Lors du vote de la première loi relative à la bioéthique en 2011, le législateur a prévu que cette loi devait faire "l'objet d'un nouvel examen d'ensemble par le Parlement dans un délai maximal de sept ans après son entrée en vigueur" (art 47). Il a également décidé que "tout projet de réforme sur les problèmes éthiques et les questions de société soulevés par les progrès de la connaissance dans les domaines de la biologie, de la médecine et de la santé doit être précédé d'un débat public sous forme d'états généraux" (article 46).

 

Les travaux préparatoires au projet de loi

Le comité consultatif national d’éthique pour les sciences de la vie et de la santé a lancé des états généraux de la bioéthique en janvier 2018 et a remis un rapport en juin 2018.

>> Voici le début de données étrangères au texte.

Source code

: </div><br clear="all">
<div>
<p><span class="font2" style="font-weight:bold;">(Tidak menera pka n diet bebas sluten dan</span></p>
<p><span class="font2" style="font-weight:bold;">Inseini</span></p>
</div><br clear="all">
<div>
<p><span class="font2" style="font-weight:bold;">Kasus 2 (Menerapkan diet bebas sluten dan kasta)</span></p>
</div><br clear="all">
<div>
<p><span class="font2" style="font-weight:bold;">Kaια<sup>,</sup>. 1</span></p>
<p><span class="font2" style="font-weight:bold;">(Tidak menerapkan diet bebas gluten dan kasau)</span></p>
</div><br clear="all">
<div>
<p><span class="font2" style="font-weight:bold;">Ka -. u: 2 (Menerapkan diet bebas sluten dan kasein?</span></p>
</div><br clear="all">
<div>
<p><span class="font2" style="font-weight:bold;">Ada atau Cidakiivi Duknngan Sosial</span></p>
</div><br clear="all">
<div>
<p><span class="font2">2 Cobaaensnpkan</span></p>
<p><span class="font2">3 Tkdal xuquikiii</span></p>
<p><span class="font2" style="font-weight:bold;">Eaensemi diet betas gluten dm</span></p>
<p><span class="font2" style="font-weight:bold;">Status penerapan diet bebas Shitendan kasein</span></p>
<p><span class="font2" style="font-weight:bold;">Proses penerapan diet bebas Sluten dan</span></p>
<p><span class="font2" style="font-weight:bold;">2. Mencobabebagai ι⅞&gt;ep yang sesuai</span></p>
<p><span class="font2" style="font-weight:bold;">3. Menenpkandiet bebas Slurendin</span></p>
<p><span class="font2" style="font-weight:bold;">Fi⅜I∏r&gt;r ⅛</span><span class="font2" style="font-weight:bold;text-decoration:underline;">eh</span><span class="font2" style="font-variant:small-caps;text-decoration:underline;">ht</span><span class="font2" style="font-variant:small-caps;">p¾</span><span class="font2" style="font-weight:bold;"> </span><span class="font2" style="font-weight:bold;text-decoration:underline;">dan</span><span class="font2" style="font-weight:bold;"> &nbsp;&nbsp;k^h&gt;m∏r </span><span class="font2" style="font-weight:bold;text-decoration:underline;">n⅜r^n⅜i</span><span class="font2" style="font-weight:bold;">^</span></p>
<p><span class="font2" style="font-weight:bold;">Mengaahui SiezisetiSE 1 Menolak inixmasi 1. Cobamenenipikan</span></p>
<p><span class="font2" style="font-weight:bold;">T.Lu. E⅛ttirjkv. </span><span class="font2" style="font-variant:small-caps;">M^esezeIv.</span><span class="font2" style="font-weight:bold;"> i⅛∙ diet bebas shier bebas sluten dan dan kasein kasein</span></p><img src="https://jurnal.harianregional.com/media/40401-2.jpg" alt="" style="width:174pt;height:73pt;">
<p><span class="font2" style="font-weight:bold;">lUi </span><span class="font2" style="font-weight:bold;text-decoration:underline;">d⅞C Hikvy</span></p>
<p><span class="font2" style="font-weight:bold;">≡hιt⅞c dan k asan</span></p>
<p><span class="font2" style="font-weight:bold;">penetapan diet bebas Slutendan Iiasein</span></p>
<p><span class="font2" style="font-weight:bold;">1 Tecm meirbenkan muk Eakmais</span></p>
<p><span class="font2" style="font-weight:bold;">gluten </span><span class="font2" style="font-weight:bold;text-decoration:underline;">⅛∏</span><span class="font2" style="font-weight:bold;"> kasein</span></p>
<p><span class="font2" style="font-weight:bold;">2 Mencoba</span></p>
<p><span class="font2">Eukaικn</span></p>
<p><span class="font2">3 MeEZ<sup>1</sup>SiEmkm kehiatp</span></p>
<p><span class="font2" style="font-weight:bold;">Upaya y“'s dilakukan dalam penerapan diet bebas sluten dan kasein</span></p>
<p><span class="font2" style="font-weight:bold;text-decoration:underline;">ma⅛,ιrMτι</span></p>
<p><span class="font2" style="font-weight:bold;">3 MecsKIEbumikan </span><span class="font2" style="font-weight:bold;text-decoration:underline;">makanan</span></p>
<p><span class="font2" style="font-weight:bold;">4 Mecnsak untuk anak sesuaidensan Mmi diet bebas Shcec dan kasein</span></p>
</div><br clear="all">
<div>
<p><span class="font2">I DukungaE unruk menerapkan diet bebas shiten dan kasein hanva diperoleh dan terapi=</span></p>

D’autres travaux ont été menés parallèlement :

 

Le projet de loi du Gouvernement 

S’appuyant sur ces travaux, le Gouvernement a déposé un projet de loi le 24 juillet 2019 qui comprend sept titres :

  • Titre Ier (articles 1er à 4) élargir l’accès aux technologies disponibles sans s’affranchir de nos principes éthiques ;
  • Titre II (articles 5 à 9) : promouvoir la solidarité dans le respect de l’autonomie de chacun ;
  • Titre III (articles 10 à 13) : appuyer la diffusion des progrès scientifiques et technologiques dans le respect des principes éthiques ;
  • Titre IV (articles 14 à 18) : soutenir une recherche libre et responsable au service de la santé humaine
  • Titre V (articles 19 à 28) : poursuivre l’amélioration de la qualité et de la sécurité des pratiques du domaine bioéthique ;
  • Titre VI (articles 29 et 30) : assurer une gouvernance bioéthique adaptée au rythme des avancées rapides des sciences et des techniques ;
  • Titre VII (articles 31 et 32) : dispositions finales.

 

Les principales mesures du projet de loi présenté au Sénat en première lecture

Discuté à l’Assemblée nationale du 27 août au 15 octobre 2019, le projet de loi a été transmis avec modifications au Sénat le 16 octobre 2019.

Parmi les dispositions du texte figurent notamment :

  • l’élargissement de l’assistance médicale à la procréation aux couples de femmes et aux femmes seules (art 1er) ;
  • l’assouplissement du don de gamètes et l’autorisation de leur autoconservation (art 2) ;
  • le droit d’une personne conçue dans le cadre d’une assistance médicale à la procréation par recours à un tiers donneur d’accéder à ses origines (art 3) ;
  • l’établissement de la filiation des enfants nés par recours à l’assistance médicale à la procréation par un couple de femmes ou par une femme non mariée (art 4) ;
  • l’extension du don croisé d’organes à plus de deux paires de donneurs/receveurs pour améliorer l’accès à la greffe (art 5) ;
  • la réalisation d’examens de génétique sur une personne décédée ou hors d’état d’exprimer sa volonté au profit de sa parentèle (art 8) ;
  • la mise en place de garanties entourant le recours à des traitements algorithmiques de données massives en santé (art 11) ;
  • la différenciation des régimes juridiques d’autorisation s’appliquant à l’embryon et aux cellules souches embryonnaires (art 14) ;
  • la suppression de l’obligation de proposer un délai de réflexion prévue dans le cadre de l’interruption médicale de grossesse (IMG) et l’encadrement de la réduction embryonnaire (art 20) ;
  • la clarification des conditions d’interruption médicale de grossesse pour les femmes mineures non émancipées (art 21) ;
  • l’amélioration de la prise en charge des enfants présentant des variations du développement génital (art 21 bis, inséré en séance à l’Assemblée nationale)
  • la création d’une délégation parlementaire à la bioéthique (article 29A introduit en commission à l’Assemblée nationale) ;
  • des habilitations à légiférer par voie d’ordonnance (art 31).